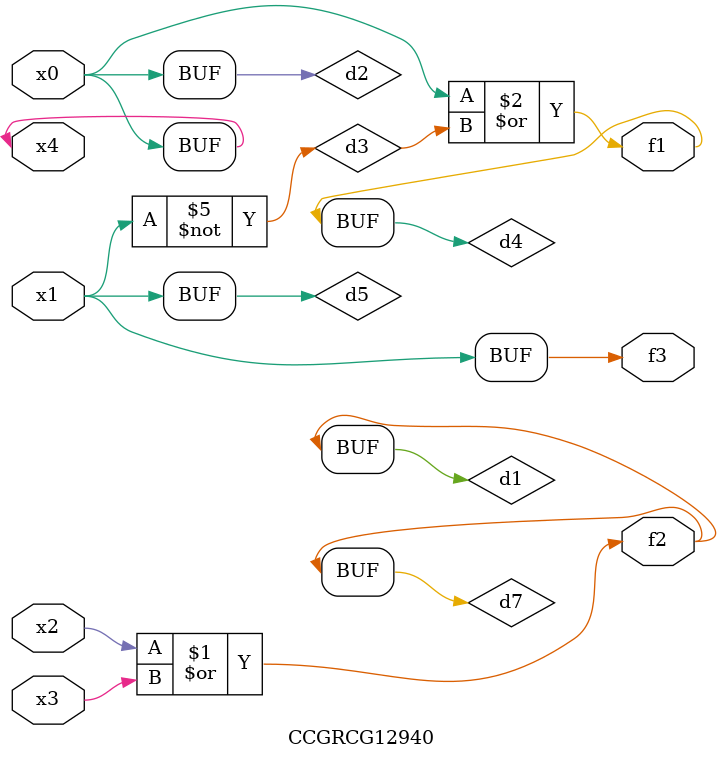
<source format=v>
module CCGRCG12940(
	input x0, x1, x2, x3, x4,
	output f1, f2, f3
);

	wire d1, d2, d3, d4, d5, d6, d7;

	or (d1, x2, x3);
	buf (d2, x0, x4);
	not (d3, x1);
	or (d4, d2, d3);
	not (d5, d3);
	nand (d6, d1, d3);
	or (d7, d1);
	assign f1 = d4;
	assign f2 = d7;
	assign f3 = d5;
endmodule

</source>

━━━━━━━━

Work order: Copy out every entry exactly as written, but not the pictures.

Written answer:
<source format=v>
module CCGRCG12940(
	input x0, x1, x2, x3, x4,
	output f1, f2, f3
);

	wire d1, d2, d3, d4, d5, d6, d7;

	or (d1, x2, x3);
	buf (d2, x0, x4);
	not (d3, x1);
	or (d4, d2, d3);
	not (d5, d3);
	nand (d6, d1, d3);
	or (d7, d1);
	assign f1 = d4;
	assign f2 = d7;
	assign f3 = d5;
endmodule

</source>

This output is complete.